- Task requirements:
1. From the passage on India's lithium imports, reproduce word for word the stretch that begins with the words containing "India has identified" and ends with "support and investment.".
2. In the passage on India's lithium imports, how much of the 50 GWh target capacity under the ACC PLI scheme had been commissioned by October 2025?

India's reliance on imported lithium compounds has surged, rising tenfold from ₹3,532 crore in fiscal year 2018 to ₹37,624.6 crore in the first eleven months of fiscal year 2026. This jump is driven by the accelerating adoption of electric vehicles (EVs), energy storage systems, and consumer electronics. While India's EV sales are projected to reach 202,000 units in 2025, representing about 4% of new light-duty vehicle sales, the country's global EV production share remains under 1%. The market for EV batteries is set for rapid growth, with demand expected to climb from 20 GWh in 2025 to 200 GWh by 2032. However, India's domestic capacity for advanced battery cells and critical mineral processing remains underdeveloped, creating a significant gap between demand and local supply. Lithium imports alone hit $1.2 billion in 2025, with key suppliers being China and Chile.
To build a domestic battery ecosystem, India has launched major initiatives like the ₹18,100-crore Advanced Chemistry Cell (ACC) Production-Linked Incentive (PLI) scheme, the ₹34,300-crore National Critical Mineral Mission, and the ₹1,500-crore Critical Mineral Recycling Incentive Scheme. However, progress has been notably slow. By October 2025, only 2.8% (1.4 GWh) of the 50 GWh target capacity under the ACC PLI scheme was commissioned, exclusively by Ola Electric. Even this partial commissioning has not yet met the domestic value addition requirements needed to claim incentives. As a result, no incentives have been paid out to any beneficiary against the ₹29 billion target by October 2025.
Beneficiaries such as Ola Electric, Reliance New Energy, and Rajesh Exports have requested one-year extensions on their PLI targets. They cite supply chain disruptions, particularly delays in obtaining equipment from China, and have faced penalties for missing December 2024 deadlines. Ola Electric has reduced its expansion plans to 5 GWh by FY2029 from the awarded 20 GWh, while Rajesh Exports has only completed land acquisition for its planned facility. These significant delays in scaling up domestic production mean India remains heavily dependent on imported lithium and battery components, often sourced through supply chains linked to China.
India's investments in battery manufacturing capacity are dwarfed by global leaders. Projected investments for 2025-2026 show India at $1.7 billion (0.9% of the global share), while China leads with $130.6 billion (71%), followed by Europe ($20.2 billion, 11%) and the US ($18.4 billion, 10%). Globally, China dominates battery production with over 70% of manufacturing capacity, powered by major companies like CATL and BYD. South Korea holds about 15% of global capacity. This concentration of mining, processing, and manufacturing in a few countries exposes India to significant geopolitical risks, price volatility, and potential supply disruptions. China also controls 75-80% of global lithium refining capacity.
India has identified substantial domestic lithium reserves, estimated at 5.9 million tonnes in Jammu & Kashmir, ranking it among countries with significant global holdings. However, commercially viable extraction faces hurdles, and the process from discovery to production typically takes four to seven years, requiring substantial policy support and investment.

- Given records:
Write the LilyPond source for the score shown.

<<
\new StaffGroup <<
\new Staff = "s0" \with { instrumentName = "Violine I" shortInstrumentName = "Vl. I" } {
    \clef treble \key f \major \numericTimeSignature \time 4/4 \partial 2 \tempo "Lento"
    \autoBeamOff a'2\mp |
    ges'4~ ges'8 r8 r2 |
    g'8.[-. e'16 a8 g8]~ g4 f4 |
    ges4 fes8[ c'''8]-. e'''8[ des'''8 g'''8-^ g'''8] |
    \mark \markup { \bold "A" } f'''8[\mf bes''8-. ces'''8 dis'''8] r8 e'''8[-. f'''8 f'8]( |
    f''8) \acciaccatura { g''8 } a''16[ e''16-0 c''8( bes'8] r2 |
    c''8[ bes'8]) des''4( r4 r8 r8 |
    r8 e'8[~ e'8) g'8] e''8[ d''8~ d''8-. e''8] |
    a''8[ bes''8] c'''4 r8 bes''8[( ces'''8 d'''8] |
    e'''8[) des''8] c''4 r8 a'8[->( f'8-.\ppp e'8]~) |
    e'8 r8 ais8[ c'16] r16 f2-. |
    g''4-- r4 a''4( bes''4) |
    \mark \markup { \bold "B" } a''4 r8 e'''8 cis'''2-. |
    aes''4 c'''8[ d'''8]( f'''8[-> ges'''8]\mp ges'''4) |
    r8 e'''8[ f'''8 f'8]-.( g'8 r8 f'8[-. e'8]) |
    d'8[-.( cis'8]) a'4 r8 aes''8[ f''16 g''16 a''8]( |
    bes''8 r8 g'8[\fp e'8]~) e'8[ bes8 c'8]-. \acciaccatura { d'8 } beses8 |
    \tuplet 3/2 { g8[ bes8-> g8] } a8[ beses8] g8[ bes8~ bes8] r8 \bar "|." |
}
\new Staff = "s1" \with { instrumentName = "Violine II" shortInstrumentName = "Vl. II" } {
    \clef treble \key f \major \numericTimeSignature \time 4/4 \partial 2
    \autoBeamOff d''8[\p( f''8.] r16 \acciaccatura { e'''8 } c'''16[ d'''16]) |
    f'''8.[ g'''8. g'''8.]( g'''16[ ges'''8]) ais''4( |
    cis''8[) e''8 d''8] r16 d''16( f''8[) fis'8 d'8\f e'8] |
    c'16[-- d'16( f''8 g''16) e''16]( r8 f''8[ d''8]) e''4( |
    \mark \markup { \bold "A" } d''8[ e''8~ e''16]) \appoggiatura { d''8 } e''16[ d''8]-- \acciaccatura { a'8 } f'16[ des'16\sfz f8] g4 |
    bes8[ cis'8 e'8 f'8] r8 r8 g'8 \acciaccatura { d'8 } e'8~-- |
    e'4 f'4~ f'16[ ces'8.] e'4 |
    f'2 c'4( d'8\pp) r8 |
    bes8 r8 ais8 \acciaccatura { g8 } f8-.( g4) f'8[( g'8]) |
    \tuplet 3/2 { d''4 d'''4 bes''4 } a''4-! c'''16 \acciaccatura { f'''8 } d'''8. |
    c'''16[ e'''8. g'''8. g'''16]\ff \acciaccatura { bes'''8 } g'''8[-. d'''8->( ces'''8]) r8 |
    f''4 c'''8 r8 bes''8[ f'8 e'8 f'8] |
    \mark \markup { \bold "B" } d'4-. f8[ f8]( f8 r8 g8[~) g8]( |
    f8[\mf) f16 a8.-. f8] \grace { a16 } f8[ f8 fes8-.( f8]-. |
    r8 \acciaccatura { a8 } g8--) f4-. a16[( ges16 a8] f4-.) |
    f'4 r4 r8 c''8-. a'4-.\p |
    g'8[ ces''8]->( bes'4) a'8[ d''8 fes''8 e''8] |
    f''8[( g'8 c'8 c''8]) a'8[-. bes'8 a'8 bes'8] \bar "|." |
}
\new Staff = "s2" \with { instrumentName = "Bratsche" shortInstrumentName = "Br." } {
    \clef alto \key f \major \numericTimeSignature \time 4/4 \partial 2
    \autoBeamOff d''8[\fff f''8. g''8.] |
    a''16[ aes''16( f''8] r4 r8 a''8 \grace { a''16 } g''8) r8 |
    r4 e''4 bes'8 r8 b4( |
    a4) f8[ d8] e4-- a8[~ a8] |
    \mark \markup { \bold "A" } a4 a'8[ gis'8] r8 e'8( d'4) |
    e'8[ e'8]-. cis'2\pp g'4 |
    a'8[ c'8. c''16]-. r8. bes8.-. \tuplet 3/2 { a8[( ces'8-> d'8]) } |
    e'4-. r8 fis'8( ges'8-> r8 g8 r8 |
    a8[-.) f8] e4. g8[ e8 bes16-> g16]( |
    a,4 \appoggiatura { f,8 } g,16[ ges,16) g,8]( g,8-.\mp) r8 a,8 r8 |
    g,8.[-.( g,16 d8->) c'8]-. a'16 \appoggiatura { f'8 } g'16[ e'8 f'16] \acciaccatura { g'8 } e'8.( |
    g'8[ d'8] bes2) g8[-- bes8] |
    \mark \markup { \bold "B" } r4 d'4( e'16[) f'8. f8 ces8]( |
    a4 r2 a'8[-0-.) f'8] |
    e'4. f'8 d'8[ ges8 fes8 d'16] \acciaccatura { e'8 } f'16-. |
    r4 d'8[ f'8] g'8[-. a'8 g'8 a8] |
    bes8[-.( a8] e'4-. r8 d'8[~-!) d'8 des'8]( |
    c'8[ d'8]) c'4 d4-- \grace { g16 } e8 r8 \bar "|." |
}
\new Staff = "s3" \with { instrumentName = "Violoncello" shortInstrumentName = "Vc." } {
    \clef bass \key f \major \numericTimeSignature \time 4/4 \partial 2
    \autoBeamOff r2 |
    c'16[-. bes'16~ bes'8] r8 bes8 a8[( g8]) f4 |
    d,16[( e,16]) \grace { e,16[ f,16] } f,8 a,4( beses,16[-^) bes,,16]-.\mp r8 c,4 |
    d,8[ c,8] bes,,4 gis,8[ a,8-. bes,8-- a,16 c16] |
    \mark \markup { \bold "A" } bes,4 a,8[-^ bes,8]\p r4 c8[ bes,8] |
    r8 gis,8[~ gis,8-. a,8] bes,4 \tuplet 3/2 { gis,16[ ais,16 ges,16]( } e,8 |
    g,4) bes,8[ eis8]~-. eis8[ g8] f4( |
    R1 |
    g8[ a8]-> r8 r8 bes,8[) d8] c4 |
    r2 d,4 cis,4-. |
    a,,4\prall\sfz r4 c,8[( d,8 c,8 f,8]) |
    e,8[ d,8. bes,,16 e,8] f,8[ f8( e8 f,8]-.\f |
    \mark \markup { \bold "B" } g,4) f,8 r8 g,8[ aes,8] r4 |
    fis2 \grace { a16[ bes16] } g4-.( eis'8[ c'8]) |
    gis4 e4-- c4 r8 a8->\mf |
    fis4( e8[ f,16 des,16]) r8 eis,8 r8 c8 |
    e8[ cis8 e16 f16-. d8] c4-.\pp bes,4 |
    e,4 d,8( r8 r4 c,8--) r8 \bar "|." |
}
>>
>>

- Answers given:
1.
India has identified substantial domestic lithium reserves, estimated at 5.9 million tonnes in Jammu & Kashmir, ranking it among countries with significant global holdings. However, commercially viable extraction faces hurdles, and the process from discovery to production typically takes four to seven years, requiring substantial policy support and investment.

2. 2.8%, or 1.4 GWh